There were articles in British newspapers about many ships with the unemployed leaving during the season (i.e. Spring and Summer) from 1868 through 1872. By 1875 it appeared the migration had slowed (or at least the newspapers had stopped writing about it). Possibly the employment situation in the UK had improved?
In November 1873 a third son, Arthur John, was born, and some time between then and 1877, when a fourth son, Herbert, was born in Peckham, London, they returned to England. I’m told passenger lists from this period were destroyed by fire and I have not been able to locate any records of the family’s return to London.
The Procktors show up in the UK censuses from 1881 on with the exception of Arthur John who I think returned to Canada in September 1893 on the Lake Winnipeg (Liverpool to Quebec), but I have not been able to find further Canadian records that are definitely his.
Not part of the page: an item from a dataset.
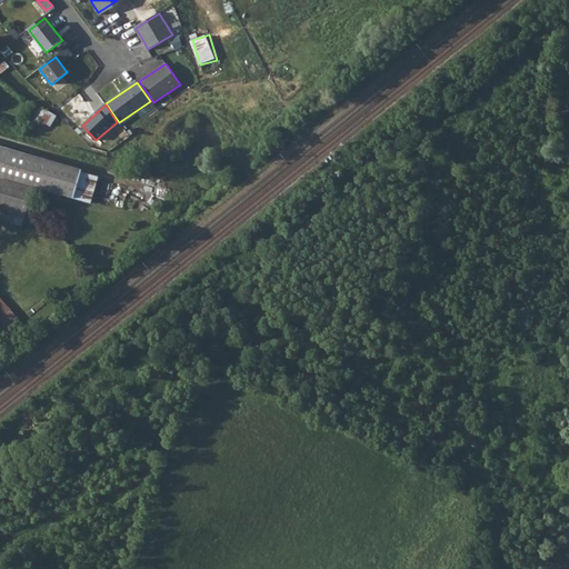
[(0,148),(0,177),(55,193),(57,191),(83,173),(0,148)]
He no longer shows up in the UK census records and I haven’t found a record of his death.
There is one more Canadian connection for the Procktors – Olive Marie, one of William Thomas’ granddaughters. This comes much later, in 1946, when she marries a Canadian soldier in Wales and then moves to British Columbia and settles there.
It would be nice to know a bit more about William Thomas’s time in Ontario and why he didn’t stay, but I have no family stories about this part of his life – beyond that he was a Quaker pioneer, which he clearly was not!